The name “God” appears in verse one, and it is the Hebrew word “Elohiym” (commonly written as Elohim). It is the name of the full Trinity of Father, Son, and Holy Spirit. It is the same as Genesis 1:1 where it says, “In the beginning God (Elohiym) created the heaven and the earth.” The Hebrew “El” is singular and denotes the Father alone. It is also used generically to indicate lordship.
Elohiym is used for God in relation to mankind or the world in general, not as a personal name for His own people.
The name “LORD” (all capitals) appears in Exodus 3:2 as God speaks personally to Moses. This is from the Hebrew “YHWH” which we write in English as Yahweh, or Jehovah. The “Y” is the same as our “J” and the “W” is the same as our “V,” so whether YHWH (Yahweh) or JHVH (Jehovah), the name is the same.
Yahweh (Jehovah) is also the fullness of the Trinity, Father, Son, and Holy Ghost. The difference is in the usage. Whereas “Elohiym” is used generically for all mankind, the name YHWH is used uniquely for “His” people. It indicates a personal relation for either an individual, like Moses, or a people group, like Israel. You and I, therefore, serve “Yahweh.” That specifically includes Jesus who is identified In Hebrew as “Yeshua” included with “Yahweh.”

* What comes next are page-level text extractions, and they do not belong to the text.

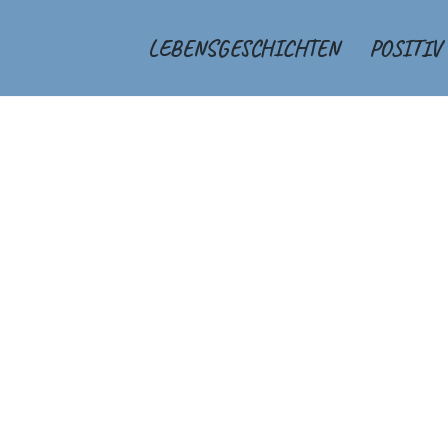
LEBENSGESCHICHTEN
POSITIV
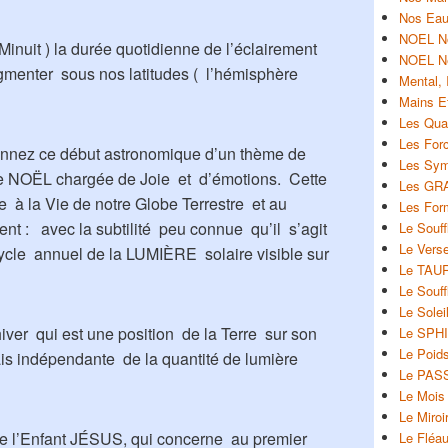
Nos Eaux
NOEL No
inuit ) la durée quotidienne de l’éclairement
NOEL Ne
menter sous nos latitudes ( l’hémisphère
Mental, 
Mains E
Les Qual
Les For
donnez ce début astronomique d’un thème de
Les Sym
e NOËL chargée de Joie et d’émotions. Cette
Les GR
ée à la Vie de notre Globe Terrestre et au
Les For
ent : avec la subtilité peu connue qu’il s’agit
Le Souff
Le Vers
cle annuel de la LUMIÈRE solaire visible sur
Le TAUR
Le Souff
Le Soleil
hiver qui est une position de la Terre sur son
Le SPH
Le Poid
mais indépendante de la quantité de lumière
Le PAS
Le Mois
Le Miroi
de l’Enfant JÉSUS, qui concerne au premier
Le Fléa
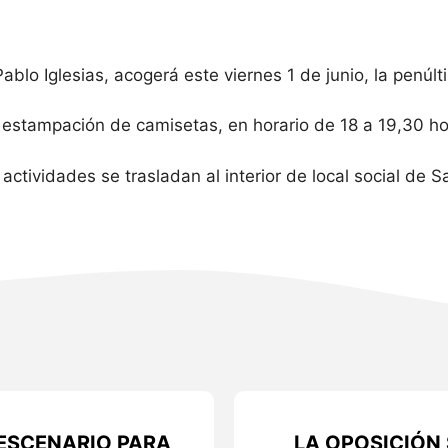
ablo Iglesias, acogerá este viernes 1 de junio, la penúl
 la estampación de camisetas, en horario de 18 a 19,30 ho
ctividades se trasladan al interior de local social de S
ESCENARIO PARA
LA OPOSICIÓN 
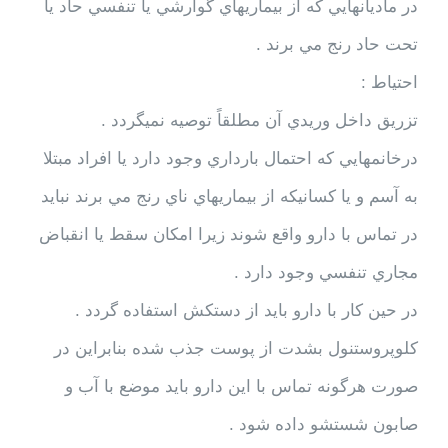
در ماديانهايي كه از بيماريهاي گوارشي يا تنفسي حاد يا
تحت حاد رنج مي برند .
احتياط :
تزريق داخل وريدي آن مطلقاً توصيه نميگردد .
درخانمهايي كه احتمال بارداري وجود دارد يا افراد مبتلا
به آسم و يا كسانيكه از بيماريهاي ناي رنج مي برند نبايد
در تماس با دارو واقع شوند زيرا امكان سقط يا انقباض
مجاري تنفسي وجود دارد .
در حين كار با دارو بايد از دستكش استفاده گردد .
كلوپروستنول بشدت از پوست جذب شده بنابراين در
صورت هرگونه تماس با اين دارو بايد موضع با آب و
صابون شستشو داده شود .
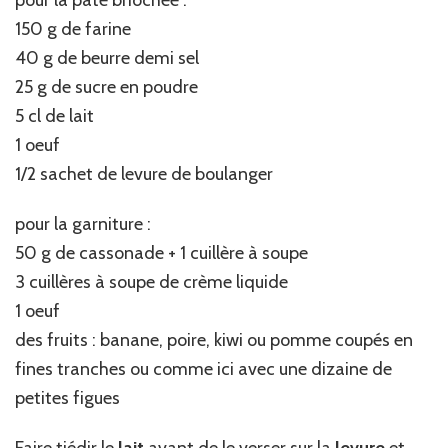
pour la pâte briochée :
150 g de farine
40 g de beurre demi sel
25 g de sucre en poudre
5 cl de lait
1 oeuf
1/2 sachet de levure de boulanger
pour la garniture :
50 g de cassonade + 1 cuillère à soupe
3 cuillères à soupe de crème liquide
1 oeuf
des fruits : banane, poire, kiwi ou pomme coupés en
fines tranches ou comme ici avec une dizaine de
petites figues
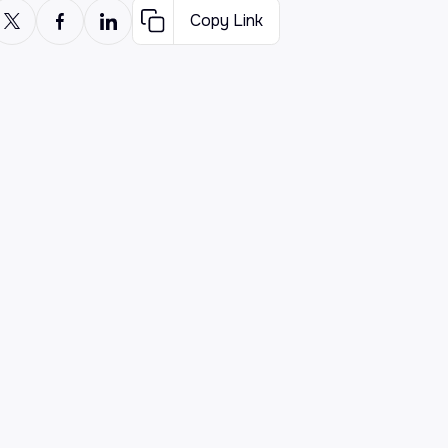
Copy Link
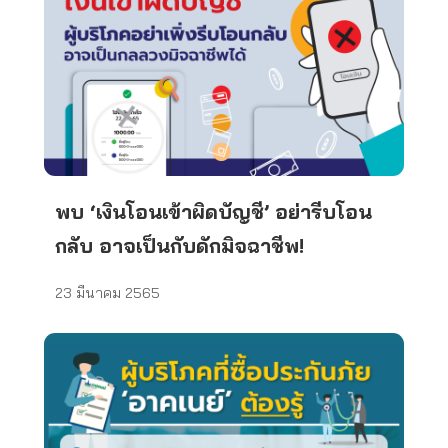
พบ ‘เงินโอนเข้าผิดบัญชี’ อย่ารีบโอน
กลับ อาจเป็นกับดักมิจฉาชีพ!
23 มีนาคม 2565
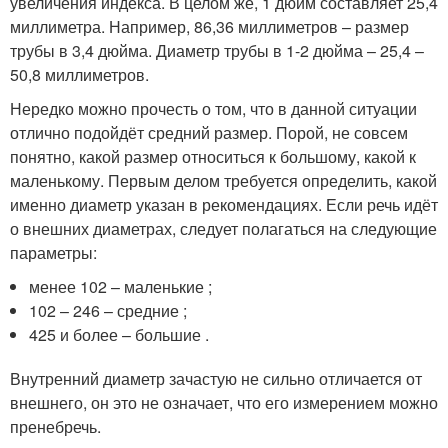
увеличения индекса. В целом же, 1 дюйм составляет 25,4
миллиметра. Например, 86,36 миллиметров – размер
трубы в 3,4 дюйма. Диаметр трубы в 1-2 дюйма – 25,4 –
50,8 миллиметров.
Нередко можно прочесть о том, что в данной ситуации
отлично подойдёт средний размер. Порой, не совсем
понятно, какой размер относиться к большому, какой к
маленькому. Первым делом требуется определить, какой
именно диаметр указан в рекомендациях. Если речь идёт
о внешних диаметрах, следует полагаться на следующие
параметры:
менее 102 – маленькие ;
102 – 246 – средние ;
425 и более – большие .
Внутренний диаметр зачастую не сильно отличается от
внешнего, он это не означает, что его измерением можно
пренебречь.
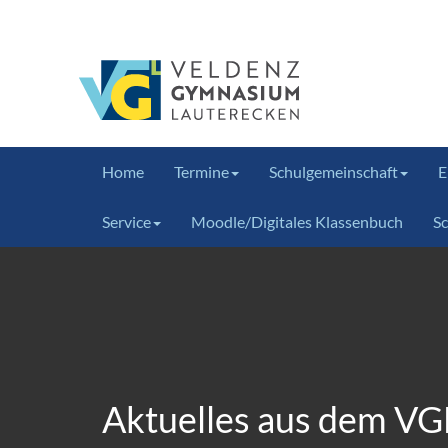
Home
Termine
Schulgemeinschaft
E
Service
Moodle/Digitales Klassenbuch
S
Aktuelles aus dem VG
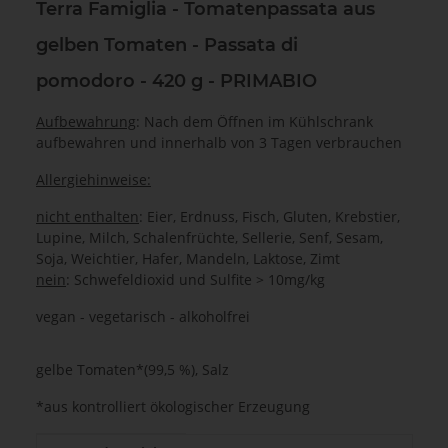
Terra Famiglia - Tomatenpassata aus
gelben Tomaten - Passata di
pomodoro - 420 g - PRIMABIO
Aufbewahrung
: Nach dem Öffnen im Kühlschrank
aufbewahren und innerhalb von 3 Tagen verbrauchen
Allergiehinweise:
nicht enthalten
: Eier, Erdnuss, Fisch, Gluten, Krebstier,
Lupine, Milch, Schalenfrüchte, Sellerie, Senf, Sesam,
Soja, Weichtier, Hafer, Mandeln, Laktose, Zimt
nein
: Schwefeldioxid und Sulfite > 10mg/kg
vegan - vegetarisch - alkoholfrei
gelbe Tomaten*(99,5 %), Salz
*aus kontrolliert ökologischer Erzeugung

Just as “El” indicates the Father in “Elohiym,” so also “Yah” indicates the Father in “Yahweh.” We see this in several places in the Hebrew text. A classic example is in Psalm 150 verse 1 which says “Praise ye the LORD, Praise God in His sanctuary.”
The “LORD” in verse 1 is not Yahweh, despite the KJV capitals. It is the Hebrew “Yahh.” It is the singular form for the Father alone. Then as it says, “Praise God,” the Hebrew here for God is “El” which is again the singular form of the plural “Elohiym,” and it indicates the Father alone just as in “Yahh.”
This brings us to our worship word “hallelujah,” which means “praise God.” Verse 6 ends with “Praise ye the LORD” which literally means, “Praise you Father.” Hallelu-jah, praise (to the name of) Jahh or Yahh. Hallelu-jah” then is giving praise to our personal Father God. Tomorrow we will pursue God’s name further as “I AM,” from verse 14.